Abstract:In recent years, the concepts of ``diversity'' and ``inclusion'' have attracted considerable attention across a range of fields, encompassing both social and biological disciplines. To fully understand these concepts, it is critical to not only examine the number of categories but also the similarities and relationships among them. In this study, I introduce a novel index for diversity and inclusion that considers similarities and network connections. I analyzed the properties of these indices and investigated their mathematical relationships using established measures of diversity and networks. Moreover, I developed a methodology for estimating similarities based on the utility of diversity. I also created a method for visualizing proportions, similarities, and network connections. Finally, I evaluated the correlation with external metrics using real-world data, confirming that both the proposed indices and our index can be effectively utilized. This study contributes to a more nuanced understanding of diversity and inclusion analysis.
What problem does this paper attempt to address?
The problems that this paper attempts to solve are: How to effectively integrate similarity and network relationships into a comprehensive diversity and inclusion index in order to measure and understand diversity and inclusion in different fields (such as society, biology, etc.) more accurately.
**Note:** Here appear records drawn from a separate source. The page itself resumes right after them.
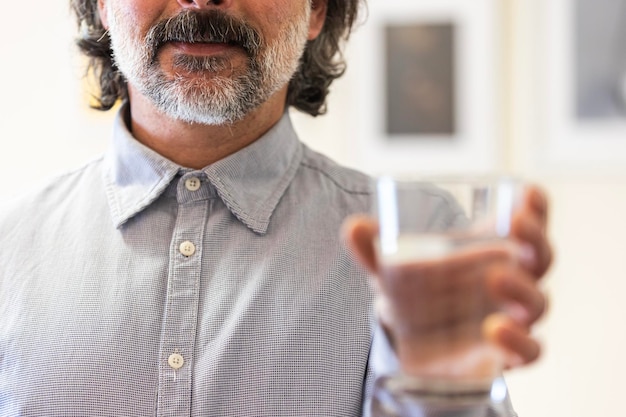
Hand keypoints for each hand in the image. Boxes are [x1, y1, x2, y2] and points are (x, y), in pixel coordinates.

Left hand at [343, 185, 551, 370]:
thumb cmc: (413, 289)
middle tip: (518, 223)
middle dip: (535, 237)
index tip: (530, 192)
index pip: (526, 220)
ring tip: (495, 278)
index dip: (536, 206)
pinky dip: (520, 341)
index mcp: (490, 246)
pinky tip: (496, 330)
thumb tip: (354, 227)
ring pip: (537, 301)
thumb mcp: (391, 264)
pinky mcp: (506, 352)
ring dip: (522, 288)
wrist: (409, 339)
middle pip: (540, 256)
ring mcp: (512, 315)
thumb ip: (373, 247)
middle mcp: (511, 277)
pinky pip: (530, 350)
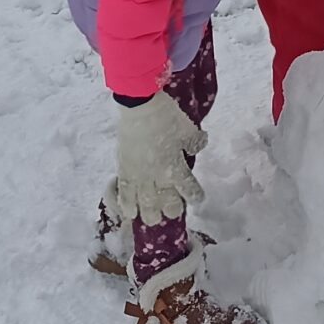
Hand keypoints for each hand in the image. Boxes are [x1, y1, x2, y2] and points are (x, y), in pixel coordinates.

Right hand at [103, 91, 206, 226]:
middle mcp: (157, 176)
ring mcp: (139, 175)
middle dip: (171, 209)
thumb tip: (200, 145)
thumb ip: (194, 141)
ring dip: (149, 213)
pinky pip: (123, 193)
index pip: (188, 189)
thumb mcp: (188, 129)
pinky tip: (128, 212)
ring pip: (143, 204)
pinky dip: (126, 205)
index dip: (195, 196)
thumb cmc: (166, 116)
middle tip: (173, 209)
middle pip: (164, 203)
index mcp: (175, 167)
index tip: (198, 198)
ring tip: (152, 217)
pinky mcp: (124, 169)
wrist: (139, 106)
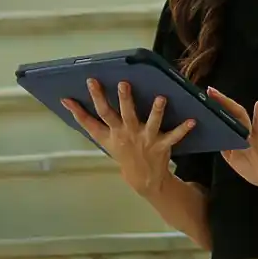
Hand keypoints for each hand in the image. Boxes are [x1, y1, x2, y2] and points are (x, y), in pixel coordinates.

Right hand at [62, 78, 195, 197]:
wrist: (142, 178)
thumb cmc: (120, 150)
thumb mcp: (100, 137)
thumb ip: (83, 118)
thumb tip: (64, 100)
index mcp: (112, 131)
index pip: (100, 113)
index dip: (95, 97)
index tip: (91, 80)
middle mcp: (128, 133)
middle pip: (124, 114)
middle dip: (124, 99)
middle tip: (124, 83)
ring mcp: (146, 139)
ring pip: (151, 123)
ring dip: (157, 111)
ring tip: (161, 98)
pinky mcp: (161, 144)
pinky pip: (174, 136)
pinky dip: (183, 129)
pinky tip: (192, 120)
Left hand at [206, 88, 257, 193]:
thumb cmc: (254, 169)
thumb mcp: (233, 157)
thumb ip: (225, 145)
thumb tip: (213, 134)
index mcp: (237, 135)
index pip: (226, 118)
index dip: (216, 108)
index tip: (204, 98)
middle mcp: (245, 132)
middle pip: (232, 113)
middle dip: (220, 101)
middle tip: (209, 90)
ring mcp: (253, 136)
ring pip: (241, 117)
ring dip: (231, 105)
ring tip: (220, 95)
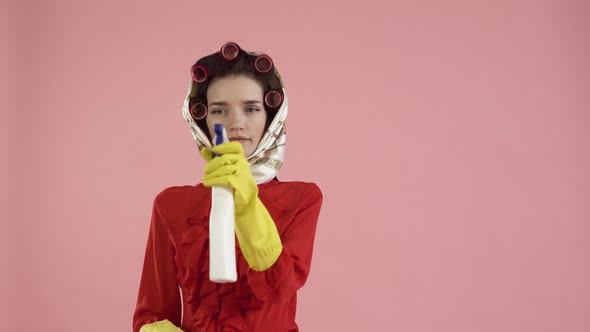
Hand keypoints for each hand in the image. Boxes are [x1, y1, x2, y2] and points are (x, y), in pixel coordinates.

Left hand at [200, 142, 281, 270]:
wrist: (249, 215)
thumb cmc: (237, 196)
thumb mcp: (227, 177)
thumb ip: (217, 164)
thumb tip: (205, 151)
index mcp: (243, 165)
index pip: (235, 147)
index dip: (223, 146)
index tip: (212, 150)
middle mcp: (245, 168)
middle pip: (226, 157)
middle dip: (212, 163)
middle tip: (206, 171)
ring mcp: (244, 177)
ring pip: (224, 167)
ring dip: (211, 172)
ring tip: (206, 180)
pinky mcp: (242, 187)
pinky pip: (226, 178)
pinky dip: (215, 179)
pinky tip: (210, 184)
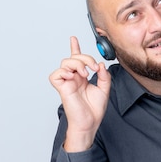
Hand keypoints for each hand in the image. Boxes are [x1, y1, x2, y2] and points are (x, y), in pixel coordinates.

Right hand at [49, 36, 110, 151]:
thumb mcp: (104, 89)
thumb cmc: (94, 110)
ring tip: (86, 74)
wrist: (90, 123)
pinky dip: (63, 72)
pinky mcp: (62, 88)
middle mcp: (74, 78)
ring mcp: (67, 82)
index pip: (77, 59)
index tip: (73, 38)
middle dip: (85, 58)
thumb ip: (104, 76)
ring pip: (65, 62)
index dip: (74, 48)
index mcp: (82, 77)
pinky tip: (72, 77)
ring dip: (77, 64)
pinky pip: (55, 75)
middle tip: (95, 68)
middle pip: (73, 58)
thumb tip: (101, 64)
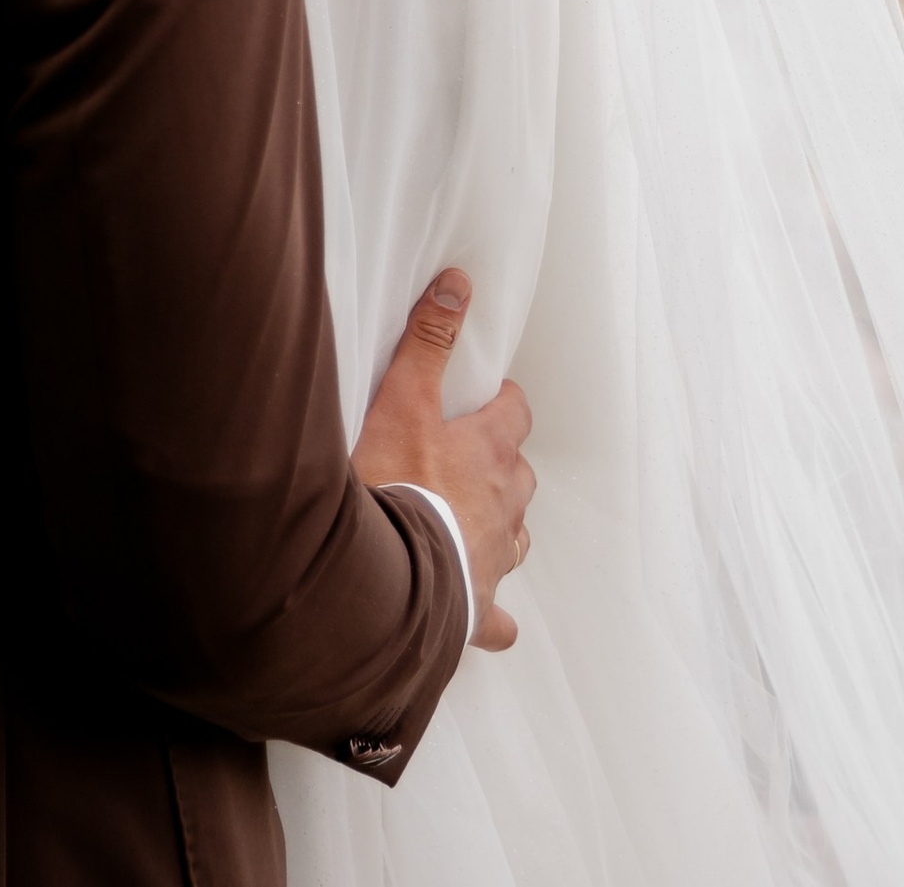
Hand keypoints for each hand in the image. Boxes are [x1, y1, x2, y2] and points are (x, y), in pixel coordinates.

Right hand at [351, 269, 533, 652]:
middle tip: (464, 456)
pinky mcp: (477, 609)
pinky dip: (492, 613)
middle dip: (499, 464)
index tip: (484, 399)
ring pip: (513, 536)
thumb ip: (428, 342)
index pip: (515, 414)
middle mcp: (505, 506)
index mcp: (491, 454)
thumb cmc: (395, 489)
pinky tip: (485, 618)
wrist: (385, 581)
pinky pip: (495, 617)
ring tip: (468, 521)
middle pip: (518, 475)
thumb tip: (458, 286)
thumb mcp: (403, 401)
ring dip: (498, 526)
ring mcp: (495, 559)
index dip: (501, 404)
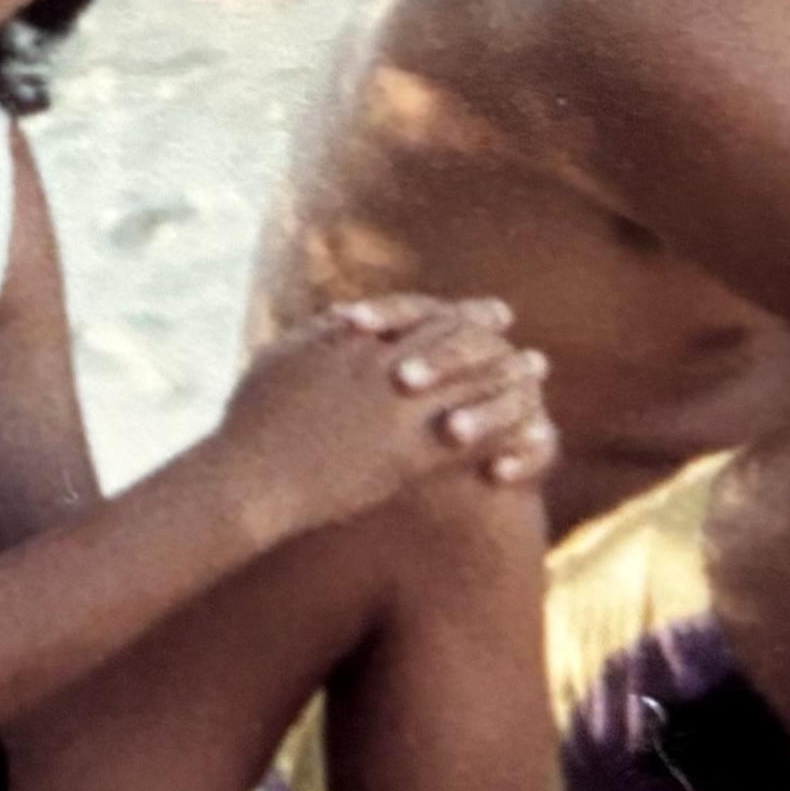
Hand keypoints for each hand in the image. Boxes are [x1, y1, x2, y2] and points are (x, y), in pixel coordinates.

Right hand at [212, 296, 550, 542]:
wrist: (252, 477)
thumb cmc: (254, 419)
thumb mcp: (283, 357)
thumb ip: (321, 332)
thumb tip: (351, 314)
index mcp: (359, 343)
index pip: (427, 316)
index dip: (464, 313)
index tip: (492, 313)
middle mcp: (386, 370)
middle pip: (459, 344)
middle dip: (496, 339)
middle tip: (523, 339)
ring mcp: (399, 415)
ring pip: (472, 387)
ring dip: (509, 379)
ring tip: (536, 374)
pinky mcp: (406, 460)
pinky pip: (467, 442)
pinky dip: (497, 433)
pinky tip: (517, 434)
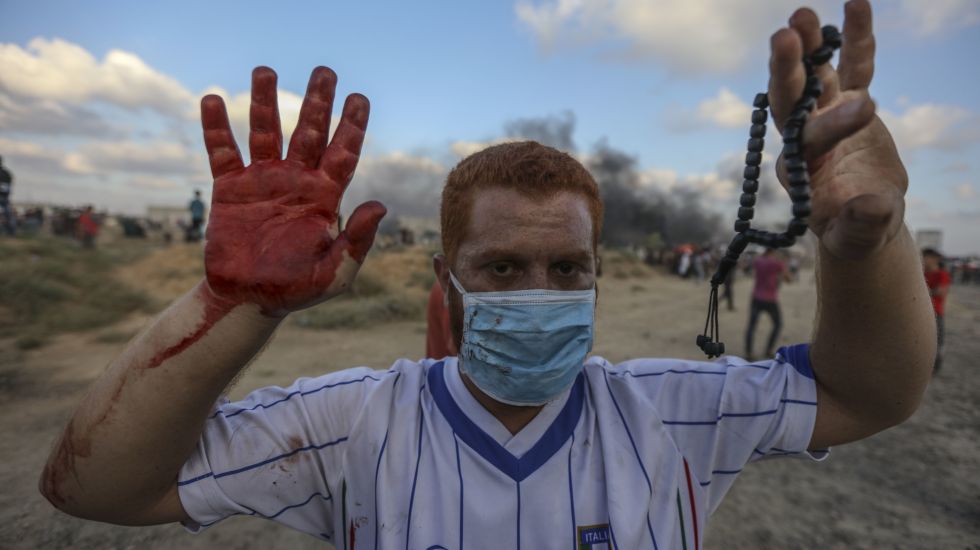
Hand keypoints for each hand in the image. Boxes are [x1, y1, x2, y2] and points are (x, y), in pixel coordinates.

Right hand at [201, 66, 385, 315]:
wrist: (250, 301)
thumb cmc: (298, 290)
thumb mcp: (335, 273)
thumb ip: (357, 241)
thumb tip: (380, 205)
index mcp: (325, 197)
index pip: (343, 153)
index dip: (352, 126)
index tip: (359, 97)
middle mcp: (296, 181)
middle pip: (309, 132)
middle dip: (317, 102)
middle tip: (325, 72)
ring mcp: (263, 181)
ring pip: (265, 132)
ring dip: (266, 102)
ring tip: (265, 71)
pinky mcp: (230, 189)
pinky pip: (222, 152)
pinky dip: (217, 127)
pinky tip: (214, 100)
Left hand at [769, 0, 904, 259]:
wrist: (861, 219)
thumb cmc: (853, 231)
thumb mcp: (859, 234)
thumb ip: (862, 222)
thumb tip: (872, 206)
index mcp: (800, 168)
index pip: (807, 140)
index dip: (832, 124)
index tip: (867, 109)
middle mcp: (804, 137)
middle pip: (790, 99)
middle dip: (787, 70)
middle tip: (784, 36)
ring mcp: (824, 116)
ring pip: (814, 76)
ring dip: (808, 45)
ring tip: (802, 12)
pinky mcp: (849, 104)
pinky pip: (853, 67)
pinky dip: (854, 40)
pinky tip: (855, 5)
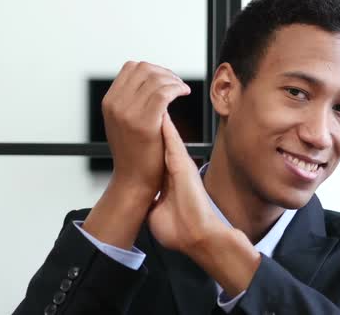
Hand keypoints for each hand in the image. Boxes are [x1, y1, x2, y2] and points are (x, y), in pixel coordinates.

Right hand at [103, 61, 190, 196]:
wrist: (135, 179)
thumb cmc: (135, 152)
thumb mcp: (124, 122)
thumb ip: (130, 101)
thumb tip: (147, 80)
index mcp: (109, 102)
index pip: (131, 67)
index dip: (152, 69)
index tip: (166, 79)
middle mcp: (115, 104)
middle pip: (144, 69)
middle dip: (165, 72)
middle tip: (177, 83)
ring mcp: (128, 113)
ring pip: (156, 79)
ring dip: (174, 80)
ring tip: (182, 89)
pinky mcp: (145, 123)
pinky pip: (164, 93)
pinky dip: (177, 88)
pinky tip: (184, 92)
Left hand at [148, 115, 260, 296]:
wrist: (197, 237)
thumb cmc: (181, 230)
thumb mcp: (161, 212)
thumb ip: (157, 201)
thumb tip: (148, 203)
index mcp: (172, 178)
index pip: (159, 153)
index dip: (152, 139)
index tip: (142, 127)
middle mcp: (178, 168)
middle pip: (164, 140)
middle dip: (157, 124)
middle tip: (150, 107)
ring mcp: (181, 166)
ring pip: (169, 137)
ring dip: (161, 121)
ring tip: (155, 103)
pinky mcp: (183, 166)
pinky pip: (172, 142)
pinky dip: (166, 128)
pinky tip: (161, 112)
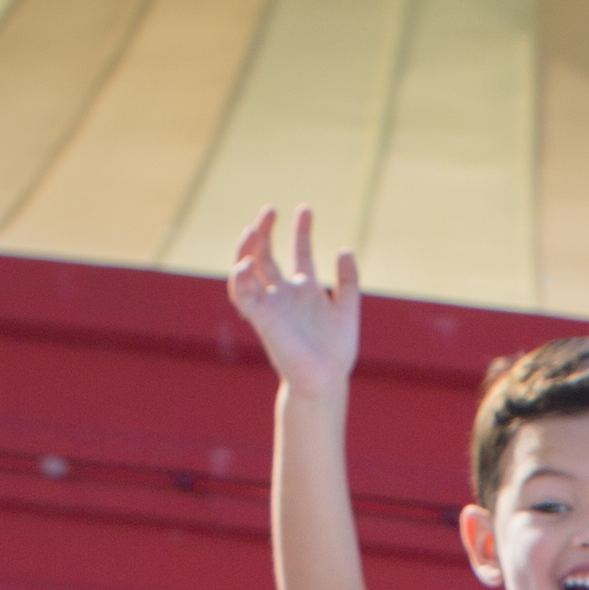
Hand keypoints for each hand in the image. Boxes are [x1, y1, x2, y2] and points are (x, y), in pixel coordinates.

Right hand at [228, 208, 358, 389]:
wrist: (325, 380)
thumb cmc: (336, 351)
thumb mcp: (347, 309)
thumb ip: (348, 280)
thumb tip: (345, 249)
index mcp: (305, 290)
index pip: (298, 252)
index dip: (301, 230)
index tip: (305, 209)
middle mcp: (284, 294)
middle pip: (266, 254)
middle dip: (265, 230)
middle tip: (270, 209)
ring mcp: (271, 304)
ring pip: (248, 269)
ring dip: (246, 248)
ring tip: (253, 229)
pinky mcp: (261, 319)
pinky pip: (242, 295)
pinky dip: (239, 278)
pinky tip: (246, 264)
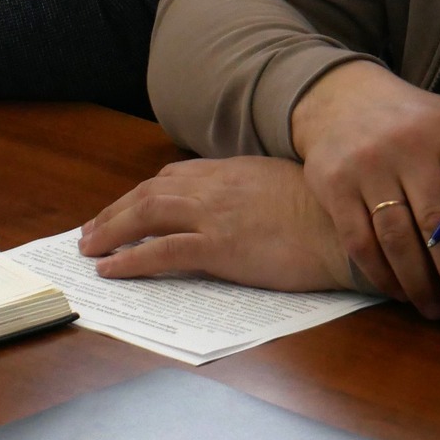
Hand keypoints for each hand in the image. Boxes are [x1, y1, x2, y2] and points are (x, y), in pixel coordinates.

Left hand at [78, 157, 352, 291]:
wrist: (349, 226)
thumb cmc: (329, 212)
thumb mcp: (284, 187)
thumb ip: (255, 190)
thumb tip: (243, 205)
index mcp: (232, 170)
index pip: (174, 177)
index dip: (144, 193)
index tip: (126, 206)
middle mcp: (215, 186)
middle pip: (150, 192)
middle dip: (116, 211)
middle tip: (92, 231)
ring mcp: (214, 215)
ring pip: (146, 215)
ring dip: (111, 231)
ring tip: (90, 249)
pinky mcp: (218, 247)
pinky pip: (161, 251)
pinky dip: (130, 259)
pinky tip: (111, 269)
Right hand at [290, 61, 439, 319]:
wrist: (342, 97)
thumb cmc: (420, 121)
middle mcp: (406, 142)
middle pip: (435, 217)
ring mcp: (365, 163)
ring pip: (395, 236)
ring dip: (418, 282)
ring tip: (436, 309)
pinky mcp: (332, 183)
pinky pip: (358, 240)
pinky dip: (381, 273)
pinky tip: (399, 290)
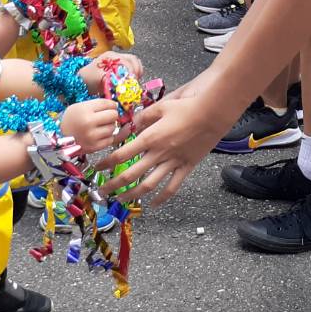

Specifically, the paper proposes the following two key questions:
1. **How to effectively incorporate similarity and network relationships into a composite index?**
2. **In this context, how should similarity be defined and quantified?**
To solve these problems, the author proposes a new Diversity and Inclusion Index (Diversity and Inclusion Index with Networks and Similarity, DSN), which not only considers the proportion of categories but also combines the similarity and network connections between categories. By introducing this new index, the author hopes to overcome some limitations of existing diversity indices, such as the failure to fully consider the similarity and network interaction between categories.
In addition, the author also develops a method for estimating similarity based on the concept of utility and proposes a visualization method to help interpret the proportion, similarity, and network connections in the data. Finally, the author uses real - world data to verify the effectiveness of the new index, proving that it has more advantages in measuring diversity and inclusion than existing indices.
### Formula Summary
The diversity index \(D_q(p)\) mentioned in the paper is defined as follows:
\[
D_q(p) =
\begin{cases}
\left( \sum_{i = 1}^n p_i^q \right)^{\frac{1}{1 - q}}, & \text{if } q \neq 1, \\
\exp \left( - \sum_{i = 1}^n p_i \ln p_i \right), & \text{if } q = 1.
\end{cases}
\]
And the proposed diversity and inclusion index \(D_{\bar{Z}}^q(p, E)\) is defined as:
\[
D_{\bar{Z}}^q(p, E) =
\begin{cases}
\left( \sum_{i = 1}^n p_i \left( (L - \bar{Z} \circ E) p \right)_i^{q - 1} \right)^{\frac{1}{1 - q}}, & \text{if } q \neq 1, \infty, \\
\prod_{i = 1}^n \left( (L - \bar{Z} \circ E) p \right)_i^{-p_i}, & \text{if } q = 1, \\
\left( \max_{i \in \{1, \ldots, n\}} \left( (L - \bar{Z} \circ E) p \right)_i \right)^{-1}, & \text{if } q = \infty,
\end{cases}
\]
where:
- \(p=(p_1, \ldots, p_n)^T\) is the proportion vector,
- \(Z=(Z_{i,j})_{1 \leq i,j \leq n} \in [0,1]\) is the similarity matrix,
- \(\bar{Z}=L - Z\) is the dissimilarity matrix (distance matrix),
- \(E=(E_{i,j})_{1 \leq i,j \leq n} \in [0,1]\) is the adjacency matrix, representing the network,
- \(q \in [0, \infty]\) is the type specifying diversity,
- \((L - \bar{Z} \circ E) p\) represents the similarity - weighted proportion adjusted by the network.
These formulas are used to measure and analyze the influence of the similarity and network relationships between different categories on diversity.